* _Provided records_
Start of Block
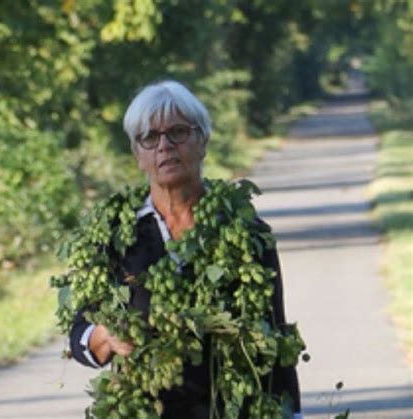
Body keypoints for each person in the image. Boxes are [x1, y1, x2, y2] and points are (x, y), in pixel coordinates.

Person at [69, 80, 303, 418]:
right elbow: (79, 333)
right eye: (149, 137)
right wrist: (105, 337)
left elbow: (274, 337)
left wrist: (291, 415)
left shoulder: (245, 233)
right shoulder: (116, 236)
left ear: (202, 141)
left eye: (177, 132)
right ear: (138, 155)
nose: (164, 146)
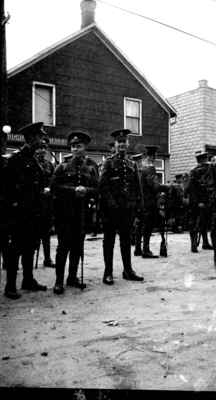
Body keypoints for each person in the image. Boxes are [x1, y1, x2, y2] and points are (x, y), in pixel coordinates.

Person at [51, 129, 99, 294]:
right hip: (65, 213)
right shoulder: (62, 167)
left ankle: (72, 277)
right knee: (63, 247)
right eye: (72, 147)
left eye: (78, 146)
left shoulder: (91, 168)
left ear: (84, 147)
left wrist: (86, 190)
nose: (75, 149)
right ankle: (58, 281)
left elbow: (97, 189)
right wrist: (73, 190)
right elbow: (54, 187)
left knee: (78, 246)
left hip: (82, 213)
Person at [4, 122, 48, 299]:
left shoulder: (34, 159)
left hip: (33, 213)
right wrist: (13, 210)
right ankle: (10, 286)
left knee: (30, 247)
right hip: (19, 214)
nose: (42, 140)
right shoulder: (16, 159)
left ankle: (28, 280)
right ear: (30, 138)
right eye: (39, 137)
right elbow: (6, 189)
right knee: (15, 249)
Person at [99, 128, 144, 285]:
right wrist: (112, 204)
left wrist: (138, 206)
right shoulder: (108, 163)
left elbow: (137, 188)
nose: (122, 145)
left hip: (127, 210)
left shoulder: (132, 164)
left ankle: (128, 270)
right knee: (109, 241)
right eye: (119, 142)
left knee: (126, 240)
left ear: (128, 143)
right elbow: (103, 186)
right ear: (115, 144)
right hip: (111, 210)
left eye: (124, 142)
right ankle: (108, 272)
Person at [185, 150, 212, 253]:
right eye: (205, 159)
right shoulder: (195, 172)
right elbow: (191, 189)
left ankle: (205, 243)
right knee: (194, 223)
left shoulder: (205, 170)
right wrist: (199, 202)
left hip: (205, 200)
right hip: (196, 202)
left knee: (204, 222)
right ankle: (193, 245)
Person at [34, 140, 55, 268]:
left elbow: (53, 181)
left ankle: (47, 259)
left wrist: (50, 189)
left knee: (46, 233)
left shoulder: (49, 165)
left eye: (43, 148)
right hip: (34, 203)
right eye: (39, 148)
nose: (41, 150)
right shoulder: (31, 163)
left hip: (46, 204)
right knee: (33, 233)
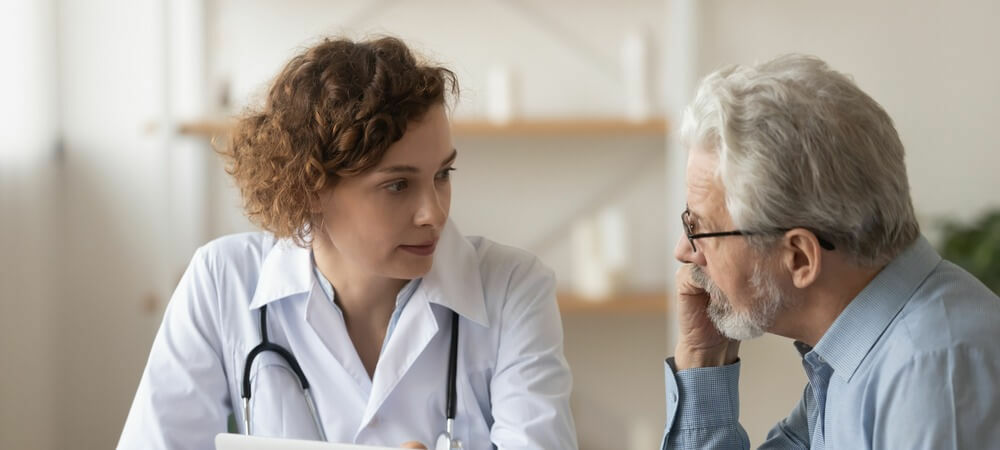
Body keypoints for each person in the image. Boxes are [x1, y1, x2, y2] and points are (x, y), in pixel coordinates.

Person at [118, 36, 577, 450]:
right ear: (312, 187)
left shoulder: (514, 287)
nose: (434, 213)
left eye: (442, 175)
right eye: (398, 185)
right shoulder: (222, 282)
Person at [663, 54, 1000, 449]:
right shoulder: (850, 362)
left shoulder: (934, 373)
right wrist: (702, 358)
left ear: (800, 257)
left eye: (699, 227)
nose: (684, 250)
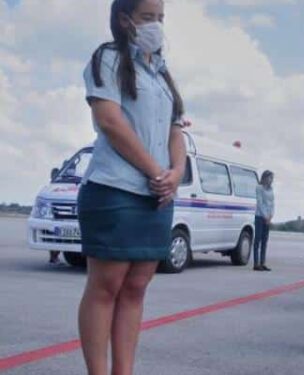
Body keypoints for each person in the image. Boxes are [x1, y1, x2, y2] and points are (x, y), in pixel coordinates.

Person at [78, 1, 187, 374]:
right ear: (125, 20)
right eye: (147, 17)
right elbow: (109, 121)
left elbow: (176, 130)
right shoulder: (108, 58)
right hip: (116, 190)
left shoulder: (162, 72)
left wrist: (176, 171)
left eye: (161, 18)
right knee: (105, 286)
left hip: (157, 196)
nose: (156, 25)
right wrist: (156, 170)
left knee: (136, 288)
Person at [253, 170, 274, 271]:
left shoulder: (271, 189)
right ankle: (256, 263)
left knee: (265, 241)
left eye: (272, 178)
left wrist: (271, 216)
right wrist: (265, 216)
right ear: (265, 178)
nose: (271, 180)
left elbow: (272, 203)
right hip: (260, 217)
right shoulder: (259, 188)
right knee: (257, 240)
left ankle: (263, 262)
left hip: (268, 218)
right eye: (270, 178)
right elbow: (260, 203)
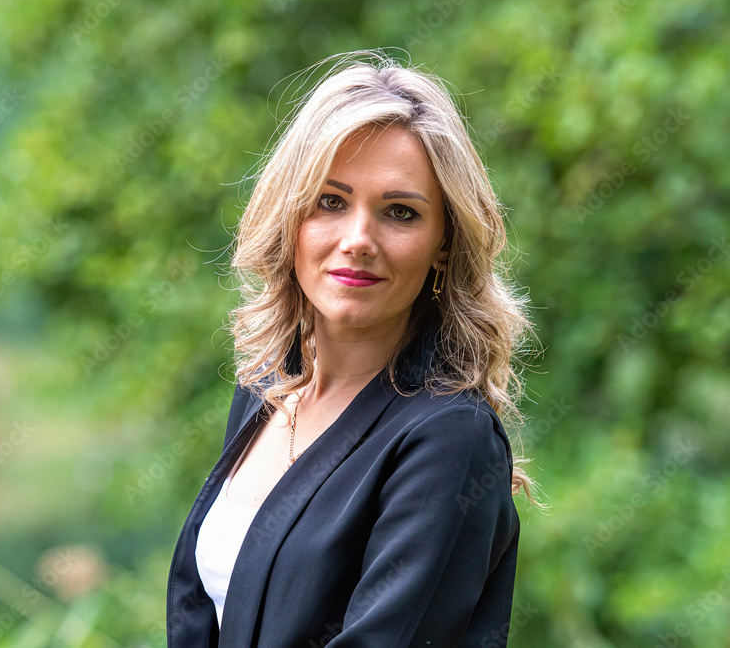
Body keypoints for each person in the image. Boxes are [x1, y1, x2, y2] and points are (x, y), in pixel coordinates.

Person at [167, 51, 539, 647]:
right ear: (290, 217)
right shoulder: (267, 386)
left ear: (444, 243)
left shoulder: (450, 439)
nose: (358, 240)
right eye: (331, 202)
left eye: (400, 212)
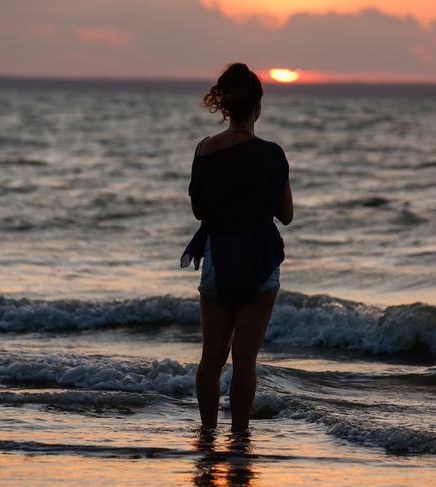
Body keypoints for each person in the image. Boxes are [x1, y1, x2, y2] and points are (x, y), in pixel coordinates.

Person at [180, 62, 293, 432]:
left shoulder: (204, 151)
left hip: (217, 256)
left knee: (211, 358)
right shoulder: (272, 154)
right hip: (259, 259)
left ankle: (208, 434)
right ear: (258, 106)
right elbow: (287, 215)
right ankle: (240, 438)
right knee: (245, 360)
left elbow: (199, 210)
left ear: (225, 106)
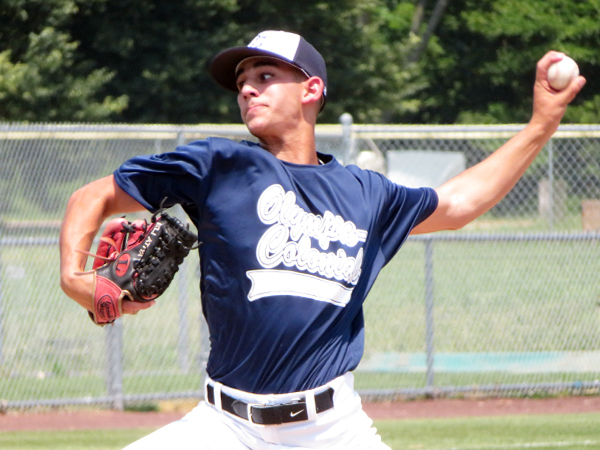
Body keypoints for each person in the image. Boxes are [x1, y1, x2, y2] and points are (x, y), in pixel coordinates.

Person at [59, 30, 585, 449]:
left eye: (265, 76)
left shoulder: (366, 194)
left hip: (331, 430)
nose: (246, 88)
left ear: (311, 90)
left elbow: (459, 204)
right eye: (242, 81)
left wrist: (542, 122)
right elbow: (92, 197)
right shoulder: (219, 165)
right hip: (225, 428)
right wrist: (74, 277)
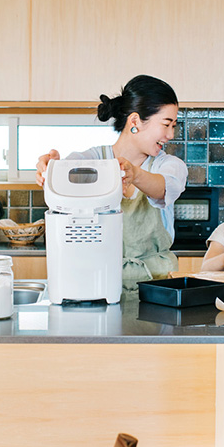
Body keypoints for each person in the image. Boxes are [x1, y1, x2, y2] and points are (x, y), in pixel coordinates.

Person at [36, 74, 188, 289]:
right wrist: (51, 168)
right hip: (99, 279)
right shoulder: (94, 160)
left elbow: (162, 188)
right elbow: (66, 172)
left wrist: (135, 174)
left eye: (174, 125)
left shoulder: (169, 165)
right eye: (166, 124)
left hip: (157, 284)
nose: (171, 134)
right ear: (134, 121)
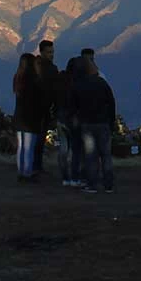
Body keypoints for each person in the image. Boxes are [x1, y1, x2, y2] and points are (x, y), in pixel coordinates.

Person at [72, 57, 117, 194]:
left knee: (90, 155)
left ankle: (92, 184)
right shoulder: (102, 83)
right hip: (103, 123)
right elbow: (111, 102)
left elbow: (74, 105)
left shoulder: (79, 85)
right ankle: (108, 184)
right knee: (106, 154)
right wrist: (112, 120)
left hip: (87, 123)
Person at [13, 53, 44, 182]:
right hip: (30, 119)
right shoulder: (34, 80)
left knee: (21, 147)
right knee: (29, 148)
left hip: (19, 117)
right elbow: (37, 102)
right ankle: (28, 173)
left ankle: (21, 172)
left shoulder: (18, 78)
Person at [56, 57, 85, 187]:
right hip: (74, 119)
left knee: (63, 149)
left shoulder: (61, 80)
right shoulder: (79, 83)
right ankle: (75, 177)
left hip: (60, 117)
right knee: (76, 149)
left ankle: (65, 177)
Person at [34, 39, 58, 173]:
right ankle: (36, 165)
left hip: (42, 109)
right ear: (42, 52)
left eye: (52, 52)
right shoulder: (49, 69)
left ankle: (35, 165)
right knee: (38, 139)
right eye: (49, 52)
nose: (52, 55)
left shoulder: (34, 67)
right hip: (41, 109)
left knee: (38, 139)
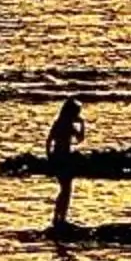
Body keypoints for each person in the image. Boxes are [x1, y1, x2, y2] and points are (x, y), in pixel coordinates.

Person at [45, 98, 86, 234]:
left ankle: (59, 217)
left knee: (65, 189)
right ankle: (60, 218)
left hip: (59, 156)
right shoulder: (66, 124)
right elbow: (80, 139)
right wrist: (82, 125)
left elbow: (49, 140)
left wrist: (49, 155)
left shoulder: (61, 122)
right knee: (66, 190)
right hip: (63, 157)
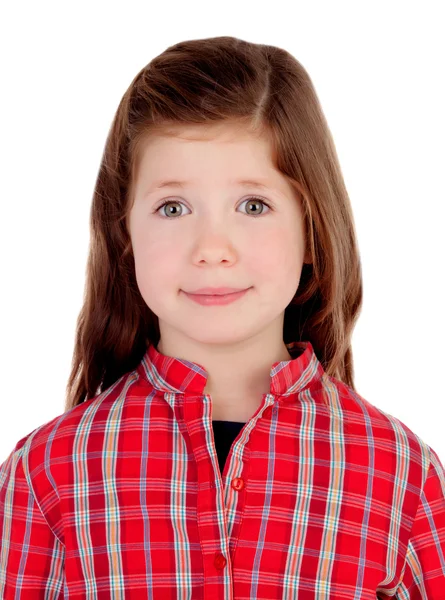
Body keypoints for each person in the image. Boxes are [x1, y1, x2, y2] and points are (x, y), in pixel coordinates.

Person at [1, 35, 444, 599]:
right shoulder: (45, 475)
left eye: (253, 206)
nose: (212, 247)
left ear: (312, 230)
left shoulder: (403, 478)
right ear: (125, 236)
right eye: (173, 207)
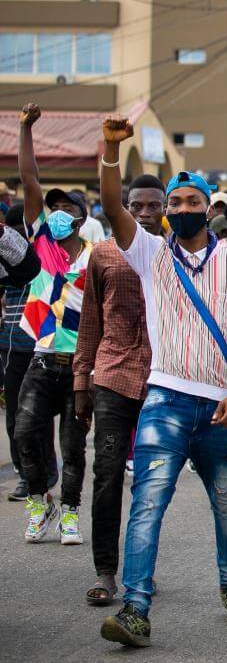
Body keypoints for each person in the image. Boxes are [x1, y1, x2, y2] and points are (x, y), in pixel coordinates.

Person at [96, 115, 227, 648]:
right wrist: (109, 149)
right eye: (176, 205)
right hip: (165, 399)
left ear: (208, 210)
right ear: (165, 214)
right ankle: (136, 608)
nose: (185, 211)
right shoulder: (149, 255)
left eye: (194, 204)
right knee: (148, 499)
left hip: (220, 403)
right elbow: (111, 206)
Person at [73, 174, 164, 606]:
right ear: (124, 207)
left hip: (164, 379)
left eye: (153, 206)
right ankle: (105, 571)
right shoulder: (104, 256)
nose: (144, 214)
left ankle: (140, 570)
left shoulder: (174, 257)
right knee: (107, 475)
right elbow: (90, 320)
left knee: (150, 482)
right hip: (112, 375)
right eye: (136, 206)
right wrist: (80, 380)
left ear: (165, 209)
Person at [12, 102, 95, 545]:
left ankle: (70, 512)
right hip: (41, 360)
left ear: (81, 218)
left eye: (68, 207)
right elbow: (29, 179)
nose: (59, 212)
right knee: (25, 432)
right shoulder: (41, 243)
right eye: (54, 206)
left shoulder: (96, 258)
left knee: (73, 444)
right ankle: (39, 501)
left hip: (79, 366)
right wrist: (26, 129)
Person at [2, 201, 54, 503]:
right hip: (10, 346)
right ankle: (24, 474)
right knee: (14, 417)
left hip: (41, 346)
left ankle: (45, 473)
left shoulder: (46, 254)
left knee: (38, 415)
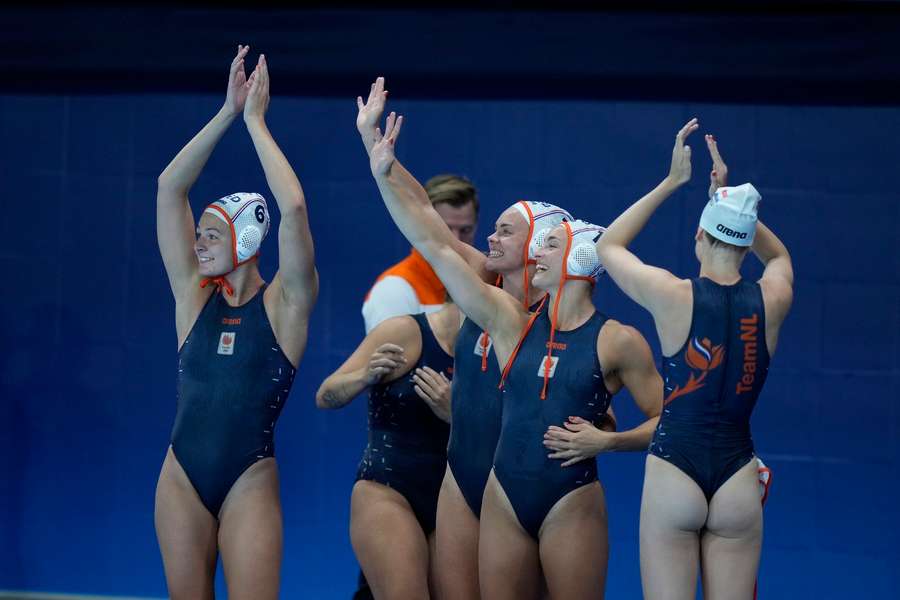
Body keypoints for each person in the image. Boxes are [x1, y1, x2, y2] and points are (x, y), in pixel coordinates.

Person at [366, 105, 661, 599]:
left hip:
End of Block
* _Your task_
Each line from the beginning of the entries up to and including the one containing "left shoulder: (132, 164)" must be restated exactly. Pictures are to be left out.

* _Response to the task_
Body keypoints for each person in the image. Boxes are [x1, y1, x2, y2] and points are (x, y), in pixel coordinates.

Person at [69, 80, 303, 418]:
right elbow: (79, 333)
right eye: (149, 137)
right wrist: (105, 337)
left elbow: (274, 337)
left wrist: (291, 415)
left shoulder: (245, 233)
right shoulder: (116, 236)
left ear: (202, 141)
left eye: (177, 132)
right ear: (138, 155)
nose: (164, 146)
Body keypoints for each person in the image. Boxes are [x1, y1, x2, y2] and points are (x, y), in pixel coordinates.

Person at [51, 129, 99, 294]:
right hip: (65, 213)
right shoulder: (62, 167)
left ankle: (72, 277)
right knee: (63, 247)
right eye: (72, 147)
left eye: (78, 146)
left shoulder: (91, 168)
left ear: (84, 147)
left wrist: (86, 190)
nose: (75, 149)
right ankle: (58, 281)
left elbow: (97, 189)
right wrist: (73, 190)
right elbow: (54, 187)
left knee: (78, 246)
left hip: (82, 213)
Person at [4, 122, 48, 299]:
left shoulder: (34, 159)
left hip: (33, 213)
right wrist: (13, 210)
right ankle: (10, 286)
left knee: (30, 247)
right hip: (19, 214)
nose: (42, 140)
right shoulder: (16, 159)
left ankle: (28, 280)
right ear: (30, 138)
right eye: (39, 137)
right elbow: (6, 189)
right knee: (15, 249)
Person at [99, 128, 144, 285]:
right wrist: (112, 204)
left wrist: (138, 206)
right shoulder: (108, 163)
left elbow: (137, 188)
nose: (122, 145)
left hip: (127, 210)
left shoulder: (132, 164)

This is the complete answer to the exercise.